During this period our team focused on 3 main goals, each of which was successfully fulfilled.
First of all, we have made an attempt to tackle the problem of automatic sign language translation using the HamNoSys notation. This activity was not only about creating a Machine Learning (ML) based pipeline but also required a lot of work on data! Both the model and a comprehensive list of available datasets were published by the team on GitHub to share the knowledge and further accelerate research in this area.
By doing this, we have contributed to the existing knowledge database in two areas.
First of all, the conducted research has put some light on the idea of translating sign language from video to text using the HamNoSys notation. This field, at the time of starting the project, was not explored from a ML point of view. On our way to solve this difficult, multilabel problem, we have faced many challenges, such as lack of data and the problem domain previously unexplored by the team. We had to quickly learn and understand the completely new language to be able to prepare data, design models and analyze results. Whole research will be summarized soon in an official article that at the time of writing this post is still in progress, but you can already see that we did quite well in a short clip done by the team using sign language.

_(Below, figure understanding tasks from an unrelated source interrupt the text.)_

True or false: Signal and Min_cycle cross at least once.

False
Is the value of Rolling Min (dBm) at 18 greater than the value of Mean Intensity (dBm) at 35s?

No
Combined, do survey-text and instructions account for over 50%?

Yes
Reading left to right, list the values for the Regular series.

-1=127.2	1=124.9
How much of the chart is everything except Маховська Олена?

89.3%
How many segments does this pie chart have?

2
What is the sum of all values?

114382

The other significant contribution refers to the HamNoSys notation itself. As previously mentioned, at the time of the project, the HamNoSys usage in Machine Learning based solutions was not explored well. As verified by our experiments, the notation itself is complex and cannot be directly used for ML in its base form. During the project execution another open-source GitHub code repository, namely parser, was created. The main goal of the parser is to translate a label representing an SL gloss written in the HamNoSys format into a format that can be used for a DL-based classification. We used a decision tree to decompose the notation into numerical labels for the defined classes. The parser analyzes a series of symbols and matches each symbol with the class that describes it (while assigning to it an appropriate number). We believe that the tool developed by us during this project will help to accelerate many other studies in this area by simplifying the process of handling HamNoSys representations.

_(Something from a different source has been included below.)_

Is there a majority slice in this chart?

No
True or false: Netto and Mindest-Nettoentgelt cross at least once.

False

In addition, we also verified a possibility of applying various neural network architectures to the automatic sign language translation problem. The ML research is progressing at a warp speed, with dozens of new solutions proposed every month. Selection of the best architecture is quite challenging. However, as proved by our studies, similar results can be achieved regardless of the used neural network topology, as both 3DCNNs and Transformers led to similar performance. It turned out that data selection, preparation and cleaning has more effect on the result than the used topology, so more focus should be placed on data quality.
Besides the technical aspect of a whole project, we also aimed to spread the knowledge about the reality of a Deafs life. Our blog (along with social media) and the micro conference organized by us successfully increased the public awareness about challenges encountered by the Deafs' community every day.
What’s more, the project was a great opportunity for networking. The whole team met not only our great mentors, but also multiple partners, many conference attendants, and lecturers. It has been proven again that alone we can do so little, but together we can do so much. We are sure that collaborations and friendships started during this project will last much longer!